'''

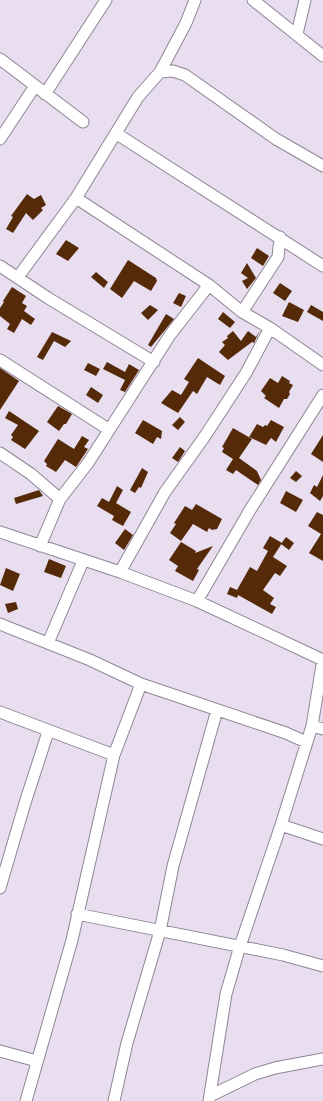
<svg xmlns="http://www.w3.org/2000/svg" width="323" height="1101" viewBox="0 0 323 1101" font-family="Barlow,sans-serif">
  <rect width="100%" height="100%" fill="#e8deef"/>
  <path fill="#542a09" d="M27 194 34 199 41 195 46 205 41 208 43 210 33 220 26 213 13 233 6 229 13 217 11 216Z
    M66 240 79 248 68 261 56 254Z
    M257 248 269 256 263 266 251 258Z
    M128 260 156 278 157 281 151 291 134 281 122 298 110 289Z
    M247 263 256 278 247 289 242 281 248 278 241 273Z
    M96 272 108 282 104 288 91 277Z
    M280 283 292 291 285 301 273 293Z
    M12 287 26 296 22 303 27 306 24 311 35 319 31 325 22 319 14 333 7 329 10 324 0 316V308L4 302 3 301Z
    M179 293 186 296 181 307 173 303Z
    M289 302 304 310 298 322 282 316Z
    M150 305 158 310 148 320 141 313Z
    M311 305 323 312V321L307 312Z
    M223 312 235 322 230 328 218 319Z
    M166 314 174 319 151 347 148 345Z
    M260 330 254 343 252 342 228 360 219 352 225 345 222 342 228 338 227 336 233 331 241 341 248 331 256 337Z
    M52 332 71 341 65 347 54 341 43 360 37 357Z
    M198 358 225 376 220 385 207 377 197 394 193 391 178 413 161 403 172 390 181 395 189 382 184 379Z
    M107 362 125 372 129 364 139 370 125 392 120 390 125 380 103 369Z
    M88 363 100 369 96 376 84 370Z
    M0 368 19 381 0 410Z
    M282 376 290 381 289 383 293 385 289 392 290 394 287 399H284L279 408 264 398 266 396 261 391 270 378 278 383Z
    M91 387 103 395 98 403 86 395Z
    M58 406 72 414 66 424H64L59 431 47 422Z
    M9 411 39 431 25 449 11 440 13 437 11 435 18 425 5 418Z
    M180 417 185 422 178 430 172 425Z
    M143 420 162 431 161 439 157 437 153 444 135 433Z
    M271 420 284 427 276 442 271 438 266 445 249 437 257 424 263 427 265 425 267 426Z
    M233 428 252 439 239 458 257 471 261 480 258 485 236 470 233 474 226 470 233 459 222 452 224 448 222 447Z
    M323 435V462L311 454Z
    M82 436 89 440 84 447 88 449 76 467 65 460 56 472 46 466 47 464 44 461 58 439 74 449Z
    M180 447 185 451 178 462 172 458Z
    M142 468 148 472 141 488 139 487 135 493 130 490Z
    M296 471 302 476 296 482 290 478Z
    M323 475V496L320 501 310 493 314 485 317 487Z
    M117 486 123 490 116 503 131 512 123 526 112 520 114 516 97 506 102 498 109 502Z
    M39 490 43 496 16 504 14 498Z
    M286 491 303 500 296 512 280 503Z
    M196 504 222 519 217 529 212 530 209 528 207 532 193 524 181 541 170 533 176 524 174 523 185 506 192 510Z
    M317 512 323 515V561L309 553 321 534 308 526Z
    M125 529 133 535 124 550 115 543Z
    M270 536 282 543 273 557 287 566 280 576 275 573 263 590 274 598 270 604 276 607 272 614 238 595 237 598 227 594 230 587 237 590 250 567 257 571 268 551 263 548Z
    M286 537 294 543 289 550 281 544Z
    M181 542 196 551 195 553 213 546 197 569 199 570 193 581 175 571 178 566 169 560Z
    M49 559 66 566 61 578 44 572Z
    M6 568 20 574 13 591 0 585Z
    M16 602 18 609 8 613 5 604Z"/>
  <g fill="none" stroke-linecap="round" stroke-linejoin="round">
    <g stroke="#8e8595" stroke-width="13">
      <path id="minor" d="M253 0 323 56
        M297 34 305 0
        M0 59 83 122
        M160 72 173 71 185 75 276 139 323 166
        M45 94 106 0
        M117 134 323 266
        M0 139 35 86
        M76 198 209 285 242 312 270 328 323 365
        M0 266 48 298 154 362
        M18 277 76 198 138 97 160 72 186 23 195 0
        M242 312 278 257 280 237
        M0 360 108 429
        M0 453 31 474 60 499
        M0 532 120 572 197 601 323 660
        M40 546 60 499 88 463 170 335 209 285
        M120 572 165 492 205 436 246 373 270 328
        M197 601 250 510 323 395
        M0 624 90 660 141 684 286 733 306 742
        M48 643 83 561
        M0 712 114 755
        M312 726 323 729
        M281 825 323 839
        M0 888 25 803 48 732
        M77 914 283 955 323 966
        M0 1051 37 1061
        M210 1096 255 1074 275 1068 323 1059
        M26 1101 72 940 114 755 141 684
        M114 1101 127 1043 160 931 173 866 217 710
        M209 1101 226 994 240 946 281 825 312 726 323 659"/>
    </g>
    <use href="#minor" stroke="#fff" stroke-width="11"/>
  </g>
</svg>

'''

Work required. Type out the data above again exactly as written, minus the images.

Reply.
<svg xmlns="http://www.w3.org/2000/svg" width="323" height="1101" viewBox="0 0 323 1101" font-family="Barlow,sans-serif">
  <rect width="100%" height="100%" fill="#e8deef"/>
  <path fill="#542a09" d="M27 194 34 199 41 195 46 205 41 208 43 210 33 220 26 213 13 233 6 229 13 217 11 216Z
    M66 240 79 248 68 261 56 254Z
    M257 248 269 256 263 266 251 258Z
    M128 260 156 278 157 281 151 291 134 281 122 298 110 289Z
    M247 263 256 278 247 289 242 281 248 278 241 273Z
    M96 272 108 282 104 288 91 277Z
    M280 283 292 291 285 301 273 293Z
    M12 287 26 296 22 303 27 306 24 311 35 319 31 325 22 319 14 333 7 329 10 324 0 316V308L4 302 3 301Z
    M179 293 186 296 181 307 173 303Z
    M289 302 304 310 298 322 282 316Z
    M150 305 158 310 148 320 141 313Z
    M311 305 323 312V321L307 312Z
    M223 312 235 322 230 328 218 319Z
    M166 314 174 319 151 347 148 345Z
    M260 330 254 343 252 342 228 360 219 352 225 345 222 342 228 338 227 336 233 331 241 341 248 331 256 337Z
    M52 332 71 341 65 347 54 341 43 360 37 357Z
    M198 358 225 376 220 385 207 377 197 394 193 391 178 413 161 403 172 390 181 395 189 382 184 379Z
    M107 362 125 372 129 364 139 370 125 392 120 390 125 380 103 369Z
    M88 363 100 369 96 376 84 370Z
    M0 368 19 381 0 410Z
    M282 376 290 381 289 383 293 385 289 392 290 394 287 399H284L279 408 264 398 266 396 261 391 270 378 278 383Z
    M91 387 103 395 98 403 86 395Z
    M58 406 72 414 66 424H64L59 431 47 422Z
    M9 411 39 431 25 449 11 440 13 437 11 435 18 425 5 418Z
    M180 417 185 422 178 430 172 425Z
    M143 420 162 431 161 439 157 437 153 444 135 433Z
    M271 420 284 427 276 442 271 438 266 445 249 437 257 424 263 427 265 425 267 426Z
    M233 428 252 439 239 458 257 471 261 480 258 485 236 470 233 474 226 470 233 459 222 452 224 448 222 447Z
    M323 435V462L311 454Z
    M82 436 89 440 84 447 88 449 76 467 65 460 56 472 46 466 47 464 44 461 58 439 74 449Z
    M180 447 185 451 178 462 172 458Z
    M142 468 148 472 141 488 139 487 135 493 130 490Z
    M296 471 302 476 296 482 290 478Z
    M323 475V496L320 501 310 493 314 485 317 487Z
    M117 486 123 490 116 503 131 512 123 526 112 520 114 516 97 506 102 498 109 502Z
    M39 490 43 496 16 504 14 498Z
    M286 491 303 500 296 512 280 503Z
    M196 504 222 519 217 529 212 530 209 528 207 532 193 524 181 541 170 533 176 524 174 523 185 506 192 510Z
    M317 512 323 515V561L309 553 321 534 308 526Z
    M125 529 133 535 124 550 115 543Z
    M270 536 282 543 273 557 287 566 280 576 275 573 263 590 274 598 270 604 276 607 272 614 238 595 237 598 227 594 230 587 237 590 250 567 257 571 268 551 263 548Z
    M286 537 294 543 289 550 281 544Z
    M181 542 196 551 195 553 213 546 197 569 199 570 193 581 175 571 178 566 169 560Z
    M49 559 66 566 61 578 44 572Z
    M6 568 20 574 13 591 0 585Z
    M16 602 18 609 8 613 5 604Z"/>
  <g fill="none" stroke-linecap="round" stroke-linejoin="round">
    <g stroke="#8e8595" stroke-width="13">
      <path id="minor" d="M253 0 323 56
        M297 34 305 0
        M0 59 83 122
        M160 72 173 71 185 75 276 139 323 166
        M45 94 106 0
        M117 134 323 266
        M0 139 35 86
        M76 198 209 285 242 312 270 328 323 365
        M0 266 48 298 154 362
        M18 277 76 198 138 97 160 72 186 23 195 0
        M242 312 278 257 280 237
        M0 360 108 429
        M0 453 31 474 60 499
        M0 532 120 572 197 601 323 660
        M40 546 60 499 88 463 170 335 209 285
        M120 572 165 492 205 436 246 373 270 328
        M197 601 250 510 323 395
        M0 624 90 660 141 684 286 733 306 742
        M48 643 83 561
        M0 712 114 755
        M312 726 323 729
        M281 825 323 839
        M0 888 25 803 48 732
        M77 914 283 955 323 966
        M0 1051 37 1061
        M210 1096 255 1074 275 1068 323 1059
        M26 1101 72 940 114 755 141 684
        M114 1101 127 1043 160 931 173 866 217 710
        M209 1101 226 994 240 946 281 825 312 726 323 659"/>
    </g>
    <use href="#minor" stroke="#fff" stroke-width="11"/>
  </g>
</svg>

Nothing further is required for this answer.